17. A decoder for decoding compressed video information, comprising: a base stream decoder for decoding a received base stream;

an upconverting unit for increasing the resolution of the of the decoded base stream;

an enhancement stream decoder for decoding a received enhancement stream;

a sharpness control means for outputting a sharpness control value;

a second muliplier unit for multiplying the decoded enhancement stream by the sharpness control value so as to allow a user to control the trade-off between sharpness and the visibility of artifacts in the decoded enhancement stream; and

an addition unit for combining the upconverted decoded base stream and the sharpness controlled enhancement stream to produce a video output.

18. A method for providing spatial scalable compression using adaptive content filtering of a video stream, comprising the steps of:

downsampling the video stream to reduce the resolution of the video stream;

encoding the downsampled video stream to produce a base stream;

decoding and upconverting the base stream to produce a reconstructed video stream;

subtracting the reconstructed video stream from the video stream to produce a residual stream;

multiplying the residual stream by gain values so as to remove bits from the residual stream which represent areas of each frame which have little detail; and

encoding the resulting residual stream and outputting an enhancement stream.

19. The method for providing spatial scalable compression using adaptive content filtering of a video stream according to claim 18, further comprising the step of:

analyzing the video stream and the reconstructed video stream to produce the gain values of the content of each pixel in the frames of the received video streams.

20. The method for providing spatial scalable compression using adaptive content filtering of a video stream according to claim 18, wherein the gain value goes toward zero for areas of little detail.

21. The method for providing spatial scalable compression using adaptive content filtering of a video stream according to claim 18, wherein the gain value goes toward one for edges and text areas.

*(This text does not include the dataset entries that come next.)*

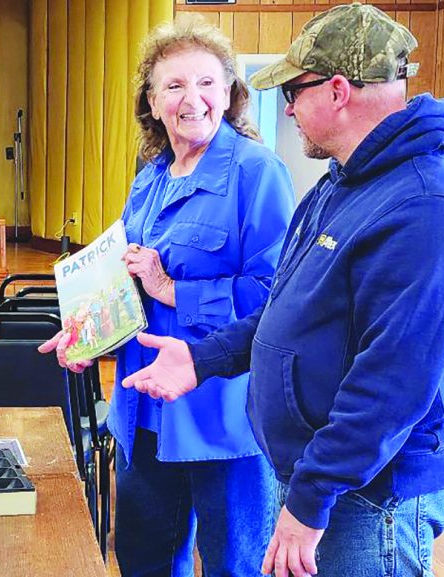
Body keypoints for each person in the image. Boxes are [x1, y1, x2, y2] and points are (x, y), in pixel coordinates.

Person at [121, 5, 444, 577]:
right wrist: (201, 357)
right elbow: (285, 310)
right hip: (317, 471)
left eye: (295, 91)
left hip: (371, 494)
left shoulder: (427, 210)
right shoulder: (342, 185)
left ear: (338, 90)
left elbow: (391, 384)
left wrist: (310, 498)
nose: (287, 107)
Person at [41, 20, 295, 576]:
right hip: (144, 410)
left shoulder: (258, 173)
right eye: (174, 86)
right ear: (152, 102)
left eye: (207, 83)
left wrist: (173, 290)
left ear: (229, 95)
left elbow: (277, 299)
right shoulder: (149, 179)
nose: (192, 99)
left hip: (224, 417)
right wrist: (87, 333)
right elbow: (122, 284)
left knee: (236, 566)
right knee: (143, 561)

22. The method for providing spatial scalable compression using adaptive content filtering of a video stream according to claim 18, wherein the gain value is calculated for a group of pixels.

23. The method for providing spatial scalable compression using adaptive content filtering of a video stream according to claim 18, further comprising the step of:

combining the gain value with encoder statistics parameters from the enhancement encoder prior to the multiplying step.

24. The method for providing spatial scalable compression using adaptive content filtering of a video stream according to claim 23, wherein the encoder statistics parameters indicate when the available bitrate budget is no longer sufficient for encoding at full resolution of sufficient quality, so that the gain of a first multiplier unit is set to a reduced resolution value in order to meet the available bitrate budget.

25. A method for decoding compressed video information received in a base stream and an enhancement stream, comprising the steps of: decoding the base stream;

upconverting the decoded base stream to increase the resolution of the decoded base stream;

decoding the enhancement stream;

multiplying the decoded enhancement stream by a sharpness control value, wherein the sharpness control value controls the trade-off between sharpness and the visibility of artifacts in the decoded enhancement stream; and

combining the upconverted decoded base stream with the sharpness controlled enhancement stream to produce a video output.

26. A compressed data stream representing video information comprising:

a base layer comprising an encoded bitstream having a relatively low resolution;

a high resolution enhancement layer comprising a residual signal having a relatively high resolution, the residual signal being a difference between original frames and upscaled frames from the base layer, and wherein the residual signal has been attenuated.

27. A storage medium on which a compressed data stream as claimed in claim 26 has been stored.